Not so fast. Kobe bleeds purple and gold, but he’s also a very smart businessman.
“I’m not taking any at all – that’s the negotiation that you have to have.” Kobe Bryant told Lakers Nation in an exclusive interview at his Kobe Basketball Academy on Wednesday. “For me to sit here and say, ‘Oh yeah, I’m just going to take a huge pay cut. Nah, I’m going to try to get as much as I possibly can.”
If you were hoping Kobe would think about taking a minimum salary in 2014, think again. Both Tim Duncan and Kevin Garnett are examples of veterans who sacrificed more than half their salaries for their teams, but Kobe is a different breed – a financially savvy individual. Bryant also said the business side is always “strange” and “uncomfortable” for athletes, who find themselves in situations where they will get “backlashed, inevitably.”

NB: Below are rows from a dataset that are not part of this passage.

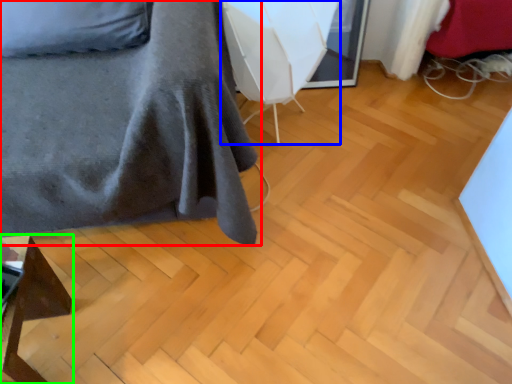
Question: Considering the real-world distances, which object is closest to furniture (highlighted by a red box)? swivel chair (highlighted by a blue box) or furniture (highlighted by a green box).

Choices:
 (A) swivel chair
 (B) furniture

Answer: (A)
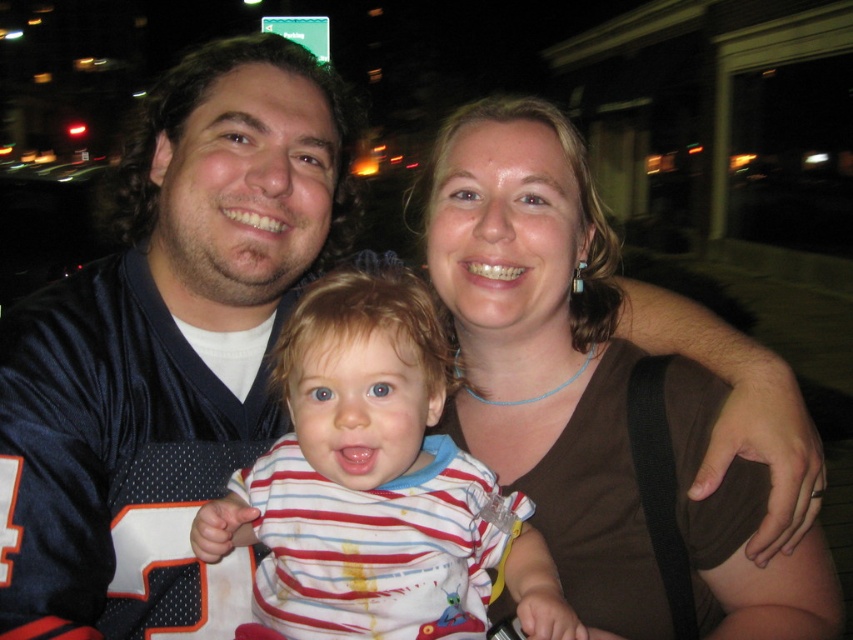
Question: Can you confirm if brown fabric shirt at upper right is positioned to the left of striped cotton shirt at center?

Choices:
 (A) yes
 (B) no

Answer: (B)

Question: Which object appears closest to the camera in this image?

Choices:
 (A) striped cotton shirt at center
 (B) brown fabric shirt at upper right

Answer: (A)

Question: Which object appears closest to the camera in this image?

Choices:
 (A) striped cotton shirt at center
 (B) brown fabric shirt at upper right

Answer: (A)

Question: Which point is closer to the camera taking this photo?

Choices:
 (A) (592, 541)
 (B) (424, 310)

Answer: (B)

Question: Does brown fabric shirt at upper right have a larger size compared to striped cotton shirt at center?

Choices:
 (A) yes
 (B) no

Answer: (A)

Question: Is brown fabric shirt at upper right wider than striped cotton shirt at center?

Choices:
 (A) yes
 (B) no

Answer: (A)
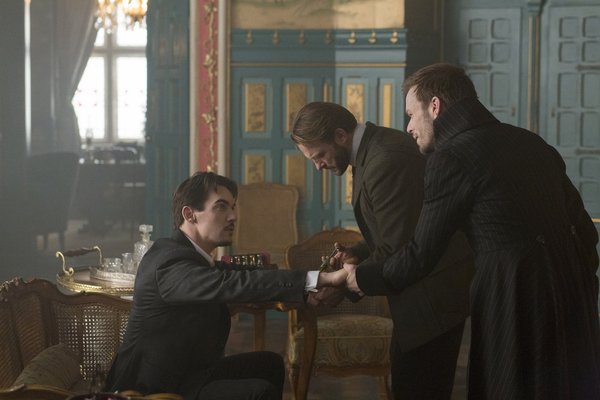
You are a GUI agent. You are given a task and a screenshot of the screen. Output one action in this format:
    pyautogui.click(x=<x>, y=<y>)
    Task: Click on the light fixture
    The height and width of the screenshot is (400, 600).
    Given the screenshot: What is the action you would take?
    click(135, 12)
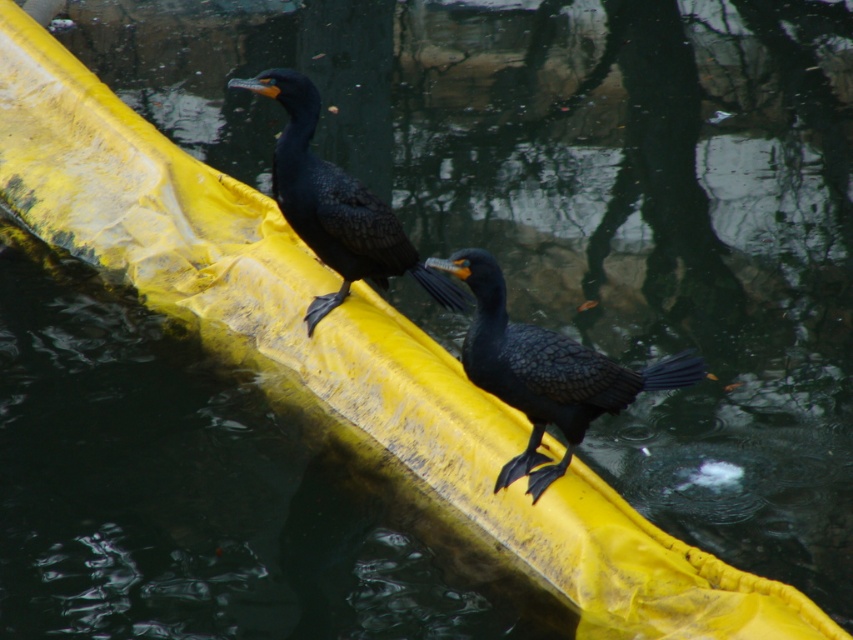
From the picture: Between shiny black bird at center and shiny black cormorant at upper center, which one is positioned lower?

shiny black bird at center is lower down.

Is shiny black bird at center closer to camera compared to shiny black cormorant at upper center?

Yes.

Does point (563, 419) lie in front of point (315, 96)?

Yes, it is.

Where is `shiny black bird at center`? This screenshot has width=853, height=640. shiny black bird at center is located at coordinates (544, 371).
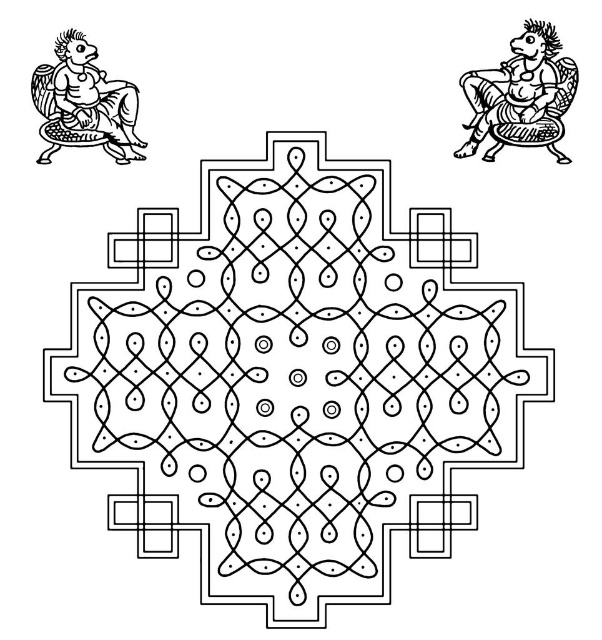
Question: Can you confirm if black line art mandala at center is wider than black line art figure at upper right?

Choices:
 (A) yes
 (B) no

Answer: (A)

Question: Which of the following is the closest to the observer?

Choices:
 (A) (340, 192)
 (B) (61, 74)
 (C) (515, 44)

Answer: (B)

Question: Which point appears closest to the camera in this image?

Choices:
 (A) (111, 88)
 (B) (515, 45)

Answer: (A)

Question: Which of the following is the closest to the observer?

Choices:
 (A) black ink figure at upper left
 (B) black line art figure at upper right
 (C) black line art mandala at center

Answer: (C)

Question: Does black line art mandala at center appear on the right side of black line art figure at upper right?

Choices:
 (A) yes
 (B) no

Answer: (B)

Question: Is black line art mandala at center bigger than black ink figure at upper left?

Choices:
 (A) yes
 (B) no

Answer: (A)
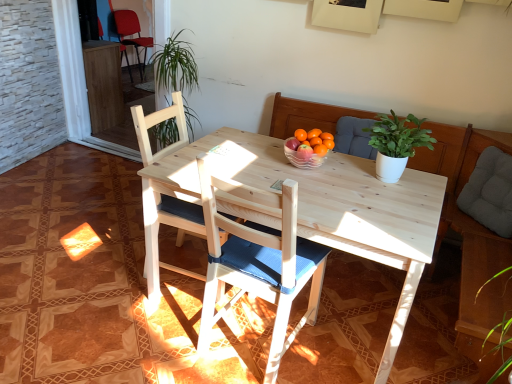
The image size is (512, 384). I want to click on matte red chair at upper left, the third chair in the front-to-back sequence, so click(x=132, y=34).

What do you see at coordinates (259, 262) in the screenshot? This screenshot has width=512, height=384. I see `wooden chair with blue cushion at center, the third chair in the left-to-right sequence` at bounding box center [259, 262].

What do you see at coordinates (169, 225) in the screenshot?
I see `wooden chair at center, which appears as the 2th chair when ordered from the bottom` at bounding box center [169, 225].

You are a GUI agent. You are given a task and a screenshot of the screen. Output one action in this format:
    pyautogui.click(x=<x>, y=<y>)
    Task: Click on the clear glass bowl at center
    The image size is (512, 384).
    Given the screenshot: What is the action you would take?
    pyautogui.click(x=303, y=159)

What do you see at coordinates (303, 159) in the screenshot? The width and height of the screenshot is (512, 384). I see `clear glass bowl at center` at bounding box center [303, 159].

This screenshot has width=512, height=384. I want to click on matte red chair at upper left, the first chair positioned from the back, so click(132, 34).

Which is in front, point (311, 156) or point (148, 47)?

The point (311, 156) is closer to the camera.

From the image's perspective, which one is positioned higher, clear glass bowl at center or matte red chair at upper left, positioned as the first chair in top-to-bottom order?

matte red chair at upper left, positioned as the first chair in top-to-bottom order, appears higher in the image.

Is clear glass bowl at center in contact with matte red chair at upper left, the 3th chair ordered from the bottom?

There is a gap between clear glass bowl at center and matte red chair at upper left, the 3th chair ordered from the bottom.

Between gray fabric cushion at right and clear glass bowl at center, which one is positioned in front?

clear glass bowl at center.

Considering the sizes of objects gray fabric cushion at right and clear glass bowl at center in the image provided, who is smaller, gray fabric cushion at right or clear glass bowl at center?

With smaller size is clear glass bowl at center.

Can you tell me how much gray fabric cushion at right and clear glass bowl at center differ in facing direction?

46.2 degrees.

Could you tell me if gray fabric cushion at right is turned towards clear glass bowl at center?

Yes, gray fabric cushion at right is turned towards clear glass bowl at center.

Does clear glass bowl at center have a larger size compared to wooden chair at center, marked as the second chair in a back-to-front arrangement?

Incorrect, clear glass bowl at center is not larger than wooden chair at center, marked as the second chair in a back-to-front arrangement.

Considering their positions, is clear glass bowl at center located in front of or behind wooden chair at center, which appears as the 2th chair when ordered from the bottom?

In the image, clear glass bowl at center appears behind wooden chair at center, which appears as the 2th chair when ordered from the bottom.

Considering the sizes of objects clear glass bowl at center and wooden chair at center, which is counted as the 2th chair, starting from the front, in the image provided, who is wider, clear glass bowl at center or wooden chair at center, which is counted as the 2th chair, starting from the front,?

With larger width is wooden chair at center, which is counted as the 2th chair, starting from the front.

You are a GUI agent. You are given a task and a screenshot of the screen. Output one action in this format:
    pyautogui.click(x=<x>, y=<y>)
    Task: Click on the 2nd chair counting from the left of the clear glass bowl at center
    Image resolution: width=512 pixels, height=384 pixels.
    Given the screenshot: What is the action you would take?
    tap(169, 225)

Between matte red chair at upper left, the first chair positioned from the back, and clear glass bowl at center, which one has larger size?

matte red chair at upper left, the first chair positioned from the back, is bigger.

From a real-world perspective, is matte red chair at upper left, the 3th chair ordered from the bottom, above or below clear glass bowl at center?

matte red chair at upper left, the 3th chair ordered from the bottom, is below clear glass bowl at center.

The width and height of the screenshot is (512, 384). Identify the location of bowl in front of the matte red chair at upper left, the third chair positioned from the right. (303, 159).

Based on the photo, is matte red chair at upper left, the third chair in the front-to-back sequence, at the left side of clear glass bowl at center?

Yes.

Based on the photo, in terms of width, does gray fabric cushion at right look wider or thinner when compared to wooden chair at center, the 2th chair in the top-to-bottom sequence?

gray fabric cushion at right is thinner than wooden chair at center, the 2th chair in the top-to-bottom sequence.

From a real-world perspective, between gray fabric cushion at right and wooden chair at center, the 2th chair when ordered from left to right, who is vertically lower?

wooden chair at center, the 2th chair when ordered from left to right, from a real-world perspective.

Is gray fabric cushion at right oriented away from wooden chair at center, the 2th chair in the top-to-bottom sequence?

No, gray fabric cushion at right is not facing the opposite direction of wooden chair at center, the 2th chair in the top-to-bottom sequence.

How distant is gray fabric cushion at right from wooden chair at center, which is counted as the 2th chair, starting from the front?

4.70 feet.

From a real-world perspective, is gray fabric cushion at right below matte red chair at upper left, positioned as the first chair in top-to-bottom order?

No, from a real-world perspective, gray fabric cushion at right is not below matte red chair at upper left, positioned as the first chair in top-to-bottom order.

In the scene shown: From the image's perspective, which is above, gray fabric cushion at right or matte red chair at upper left, the third chair positioned from the right?

From the image's view, matte red chair at upper left, the third chair positioned from the right, is above.

What's the angular difference between gray fabric cushion at right and matte red chair at upper left, the 3th chair ordered from the bottom,'s facing directions?

There is a 129-degree angle between the facing directions of gray fabric cushion at right and matte red chair at upper left, the 3th chair ordered from the bottom.

Does point (508, 176) lie behind point (134, 14)?

No, (508, 176) is closer to viewer.

Is wooden chair at center, the 2th chair in the top-to-bottom sequence, to the right of matte red chair at upper left, the first chair positioned from the back, from the viewer's perspective?

Correct, you'll find wooden chair at center, the 2th chair in the top-to-bottom sequence, to the right of matte red chair at upper left, the first chair positioned from the back.

Is wooden chair at center, which is counted as the 2th chair, starting from the front, completely or partially outside of matte red chair at upper left, the third chair positioned from the right?

wooden chair at center, which is counted as the 2th chair, starting from the front, is positioned outside matte red chair at upper left, the third chair positioned from the right.

Is point (154, 156) positioned in front of point (128, 31)?

Yes, point (154, 156) is closer to viewer.

Locate an element on the screen. This screenshot has width=512, height=384. chair that is the 1st one when counting rightward from the matte red chair at upper left, the 1th chair from the left is located at coordinates (169, 225).

Image resolution: width=512 pixels, height=384 pixels. I want to click on bowl lying below the matte red chair at upper left, the 1th chair from the left (from the image's perspective), so click(x=303, y=159).

At what (x,y) coordinates should I click in order to perform the action: click on bowl positioned vertically above the gray fabric cushion at right (from a real-world perspective). Please return your answer as a coordinate pair (x, y). The image size is (512, 384). Looking at the image, I should click on [303, 159].

Estimate the real-world distances between objects in this image. Which object is closer to wooden chair at center, which appears as the 2th chair when ordered from the bottom, matte red chair at upper left, the 3th chair ordered from the bottom, or clear glass bowl at center?

clear glass bowl at center is closer to wooden chair at center, which appears as the 2th chair when ordered from the bottom.

Which object lies further to the anchor point matte red chair at upper left, the first chair positioned from the back, gray fabric cushion at right or clear glass bowl at center?

gray fabric cushion at right is positioned further to the anchor matte red chair at upper left, the first chair positioned from the back.

Based on their spatial positions, is wooden chair at center, the 2th chair when ordered from left to right, or white matte plant at upper center closer to gray fabric cushion at right?

The object closer to gray fabric cushion at right is white matte plant at upper center.

Which object lies nearer to the anchor point wooden chair with blue cushion at center, which is the 1th chair in front-to-back order, wooden chair at center, the 2th chair in the top-to-bottom sequence, or gray fabric cushion at right?

wooden chair at center, the 2th chair in the top-to-bottom sequence, lies closer to wooden chair with blue cushion at center, which is the 1th chair in front-to-back order, than the other object.

From the image, which object appears to be farther from gray fabric cushion at right, clear glass bowl at center or wooden chair with blue cushion at center, the third chair from the top?

wooden chair with blue cushion at center, the third chair from the top.

From the image, which object appears to be nearer to wooden chair at center, the second chair positioned from the right, wooden chair with blue cushion at center, the first chair when ordered from right to left, or clear glass bowl at center?

Based on the image, wooden chair with blue cushion at center, the first chair when ordered from right to left, appears to be nearer to wooden chair at center, the second chair positioned from the right.

Which object lies further to the anchor point matte red chair at upper left, positioned as the first chair in top-to-bottom order, white matte plant at upper center or wooden chair at center, the 2th chair when ordered from left to right?

The object further to matte red chair at upper left, positioned as the first chair in top-to-bottom order, is white matte plant at upper center.

Based on their spatial positions, is gray fabric cushion at right or matte red chair at upper left, the third chair in the front-to-back sequence, closer to wooden chair at center, the second chair positioned from the right?

The object closer to wooden chair at center, the second chair positioned from the right, is gray fabric cushion at right.

The width and height of the screenshot is (512, 384). In order to click on houseplant between wooden chair with blue cushion at center, arranged as the first chair when ordered from the bottom, and clear glass bowl at center in the front-back direction in this screenshot , I will do `click(396, 144)`.

Locate an element on the screen. This screenshot has height=384, width=512. chair between wooden chair at center, the second chair positioned from the right, and white matte plant at upper center, in the horizontal direction is located at coordinates (259, 262).

What are the coordinates of `pillow between clear glass bowl at center and matte red chair at upper left, the third chair in the front-to-back sequence, along the z-axis` in the screenshot? It's located at (490, 192).

Image resolution: width=512 pixels, height=384 pixels. What are the coordinates of `houseplant located between wooden chair with blue cushion at center, arranged as the first chair when ordered from the bottom, and gray fabric cushion at right in the left-right direction` in the screenshot? It's located at (396, 144).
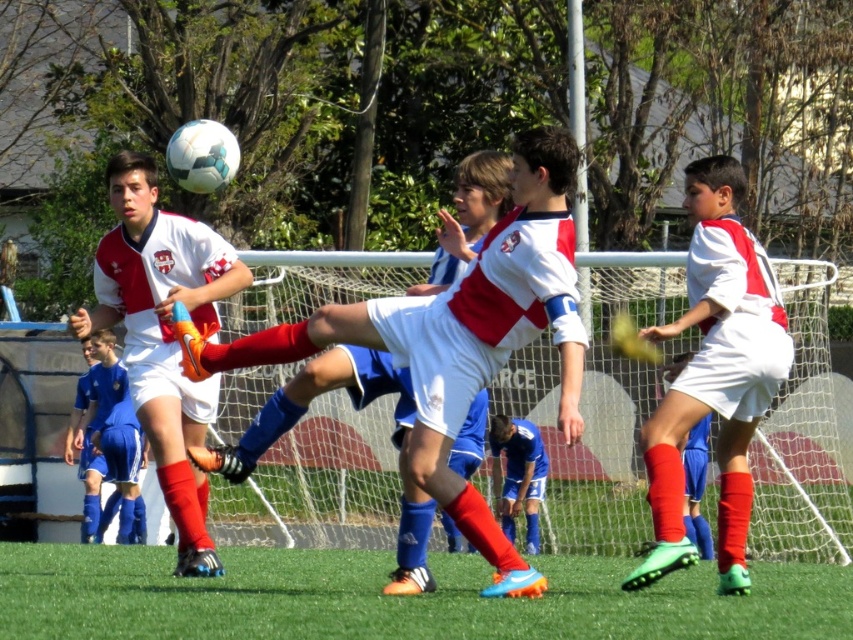
You are a soccer player wearing white matte shorts at center. You want to kick the ball that is on the green turf at center. Can you reach the ball without moving your feet?

The green turf at center is below white matte shorts at center, so yes, the ball on the green turf at center is within reach of the player wearing white matte shorts at center without moving their feet.

You are a soccer coach analyzing the game. You notice the white matte shorts at center and the matte white soccer ball at upper center. Which object has a smaller width?

The white matte shorts at center has a width less than the matte white soccer ball at upper center, so the white matte shorts at center is smaller in width.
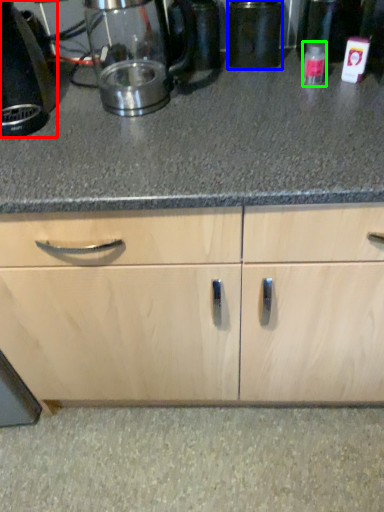
Question: Which is nearer to the home appliance (highlighted by a red box)? appliance (highlighted by a blue box) or bottle (highlighted by a green box).

Choices:
 (A) appliance
 (B) bottle

Answer: (A)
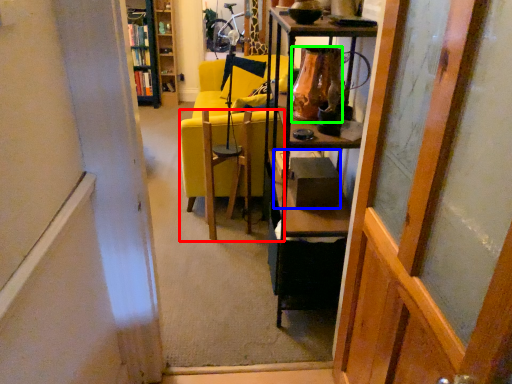
Question: Which object is the closest to the chair (highlighted by a red box)? Choose among these: box (highlighted by a blue box) or vase (highlighted by a green box).

Choices:
 (A) box
 (B) vase

Answer: (A)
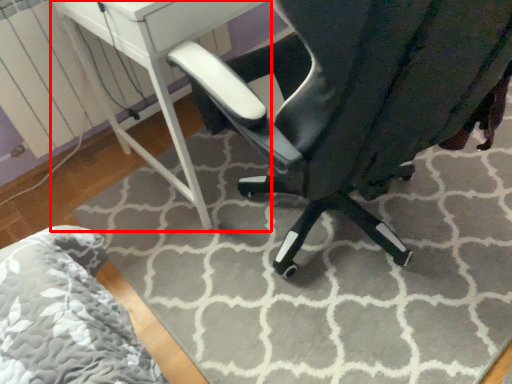
Question: From the image's perspective, what is the correct spatial positioning of table (annotated by the red box) in reference to chair?

Choices:
 (A) above
 (B) below

Answer: (A)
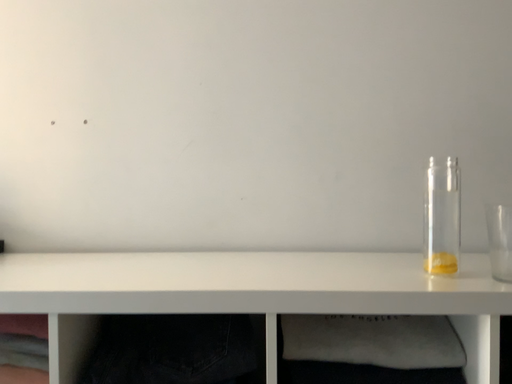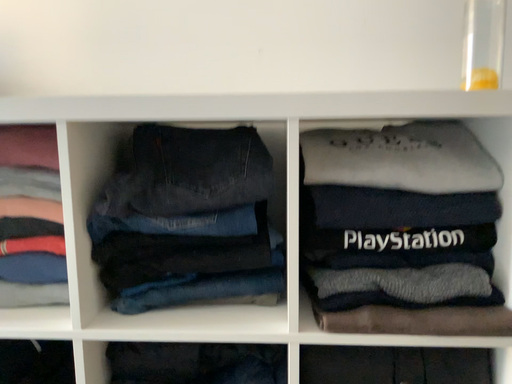
Question: Which way did the camera rotate in the video?

Choices:
 (A) rotated upward
 (B) rotated downward

Answer: (B)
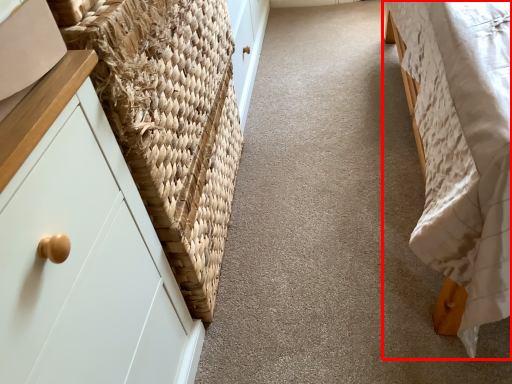
Question: In this image, where is furniture (annotated by the red box) located relative to basket?

Choices:
 (A) right
 (B) left

Answer: (A)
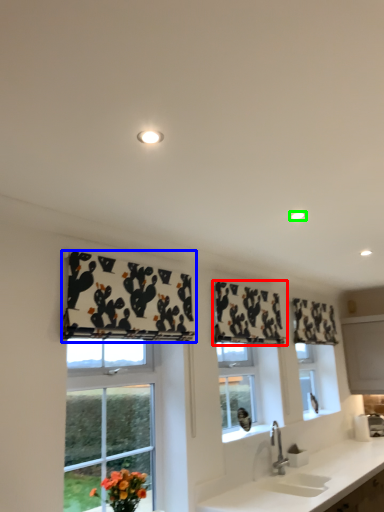
Question: Which object is the farthest from curtain (highlighted by a red box)? Choose among these: curtain (highlighted by a blue box) or lighting (highlighted by a green box).

Choices:
 (A) curtain
 (B) lighting

Answer: (B)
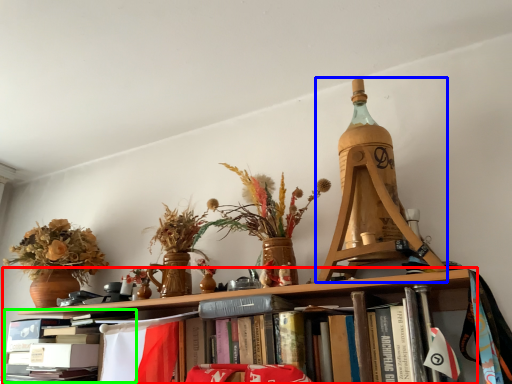
Question: Based on their relative distances, which object is nearer to shelf (highlighted by a red box)? Choose from Eiffel tower (highlighted by a blue box) and book (highlighted by a green box).

Choices:
 (A) Eiffel tower
 (B) book

Answer: (B)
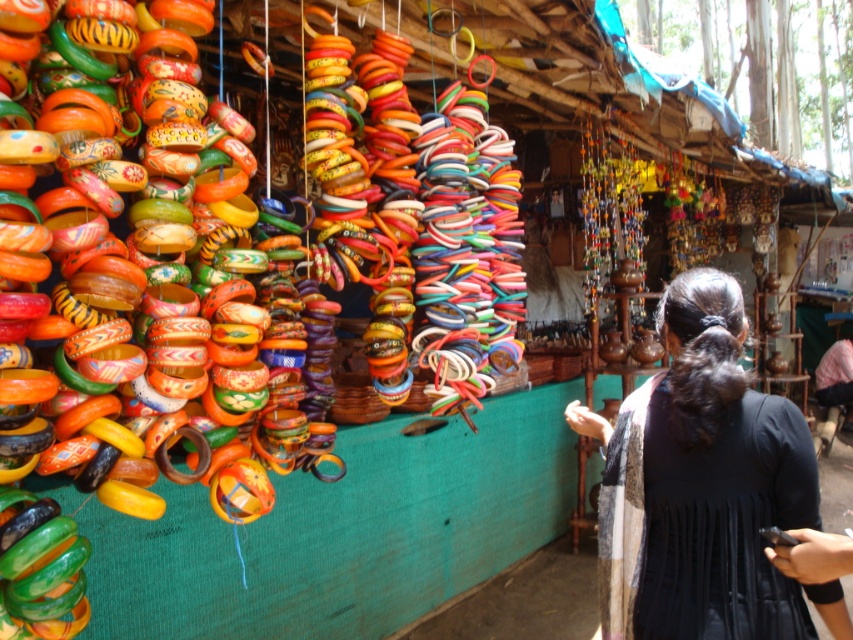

Bryant though, isn’t afraid of the backlash, and he never has been. Both on and off the court, where others find themselves uncomfortable, Kobe thrives.
At the moment, Steve Nash is the only player on the books for the 2014-2015 season of rebuilding. A maximum salary for Bryant ($32 million) would not leave the Lakers with the necessary financial tools to truly rebuild, especially with potential free agents like LeBron James and Carmelo Anthony available in one year’s time.
Don’t count out the idea of Kobe taking a pay cut, just don’t expect it to be as big as you were hoping.